= EXERCISE =
Please reproduce the text of every row below word for word, leaving out the pictures.
---
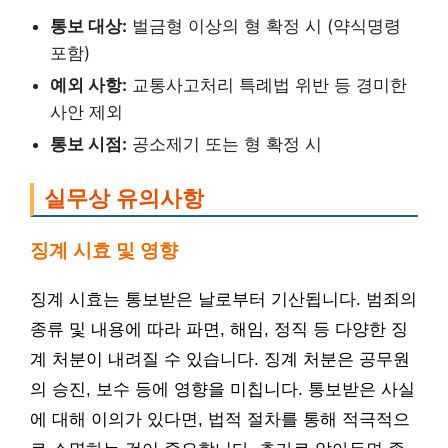
통보 대상:
벌금형 이상의 형 확정 시 (약식명령
포함)
예외 사항:
교통사고처리 특례법 위반 등 경미한
사안 제외
통보 시점:
공소제기 또는 형 확정 시
실무상 유의사항
징계 시효 및 영향
징계 시효는 통보받은 날로부터 기산됩니다. 범죄의
종류 및 내용에 따라 파면, 해임, 정직 등 다양한 징
계 처분이 내려질 수 있습니다. 징계 처분은 공무원
의 승진, 보수 등에 영향을 미칩니다. 통보받은 사실
에 대해 이의가 있다면, 법적 절차를 통해 적극적으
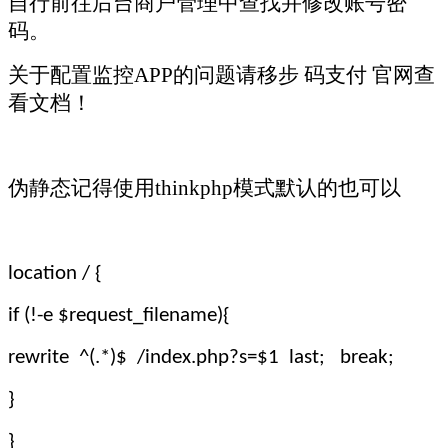
自行前往后台商户管理中查找并修改账号密
码。
关于配置监控
APP
的问题请移步 码支付 官网查
看文档！
伪静态
记得使用
thinkphp
模式默认的也可以
location / {
if (!-e $request_filename){
rewrite ^(.*)$ /index.php?s=$1 last; break;
}
}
---
= ANSWER =
통보 대상:
벌금형 이상의 형 확정 시 (약식명령
포함)
예외 사항:
교통사고처리 특례법 위반 등 경미한
사안 제외
통보 시점:
공소제기 또는 형 확정 시
실무상 유의사항
징계 시효 및 영향
징계 시효는 통보받은 날로부터 기산됩니다. 범죄의
종류 및 내용에 따라 파면, 해임, 정직 등 다양한 징
계 처분이 내려질 수 있습니다. 징계 처분은 공무원
의 승진, 보수 등에 영향을 미칩니다. 통보받은 사실
에 대해 이의가 있다면, 법적 절차를 통해 적극적으
自行前往后台商户管理中查找并修改账号密
码。
关于配置监控
APP
的问题请移步 码支付 官网查
看文档！
伪静态
记得使用
thinkphp
模式默认的也可以
location / {
if (!-e $request_filename){
rewrite ^(.*)$ /index.php?s=$1 last; break;
}
}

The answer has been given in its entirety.